$R$ - commutative Ring, and $a$ non-zero-divisor
$R^x$ - multiplicative Monoid? (it's called Einheitsgruppe in German, maybe unitary group?)
I started by stating, that if $a\mid b$ and $b\mid a \rightarrow a=b$.
So for $a\mid b$, $\exists x\in R$ with $xa=b$ and for $b\mid a,\exists y\in R$ with $yb=a$
Now: $b=xa=xyb=wb$, with $w=xy$.
$\stackrel{a=b}{\rightarrow} b=wa$
Now the problem that I think I have with my proof, is that R is not a given Ring. For example $a=b$ wouldn't work in $\mathbb{Z}$. Is there any other way to do the proof?
I assume you are working in a commutative ring with identity.
The problem is to show that if two elements of a ring divide each other, then they are associates, i.e. the same up to a unit multiple.
Actually this is not true in general. For example, in the ring $\mathbb{Z}[x,y,z]/(xy -z, zy - x)$ we have that $x \mid z$ and $z \mid x$, but $y$ is not a unit. Note that $x$ and $z$ are both zero divisors, as $z(y^2 - 1) = x(y^2-1) = 0$.

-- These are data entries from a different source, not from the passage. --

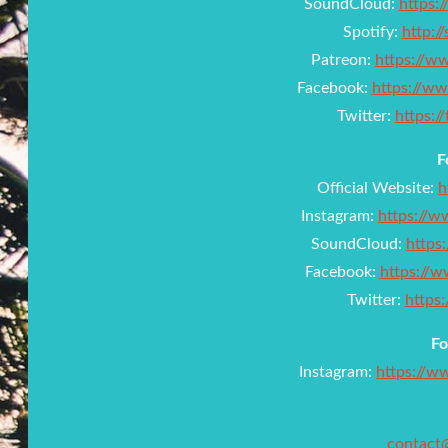
SoundCloud:
https:
Spotify:
http:/
Patreon:
https://w
Facebook:
https://w
Twitter:
https:
F
Official Website:
h
Instagram:
https://
SoundCloud:
https
Facebook:
https://w
Twitter:
https
Fo
Instagram:
https://w
contact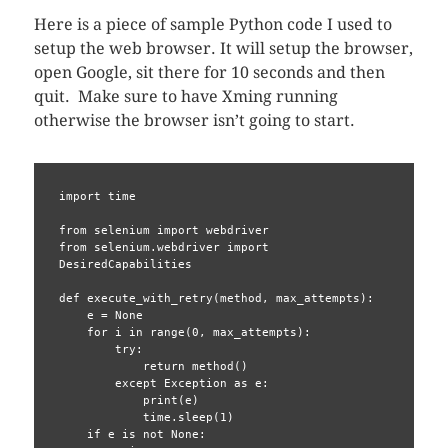
Here is a piece of sample Python code I used to
setup the web browser. It will setup the browser,
open Google, sit there for 10 seconds and then
quit. Make sure to have Xming running
otherwise the browser isn’t going to start.
import time

from selenium import webdriver

from selenium.webdriver import 
DesiredCapabilities

def execute_with_retry(method, max_attempts):

    e = None

    for i in range(0, max_attempts):

        try:

            return method()

        except Exception as e:

            print(e)

            time.sleep(1)

    if e is not None:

In general, $a \mid b$ means there exists $u \in R$ with $au = b$.
$b \mid a$ means there exists $v \in R$ with $bv = a$.
and putting these equations together...
$$buv = b$$ $$auv = a$$
It follows that if either $a$ or $b$ is not a zero divisor, then $uv = 1$ and $u,v$ are units, therefore $a$ and $b$ are associates.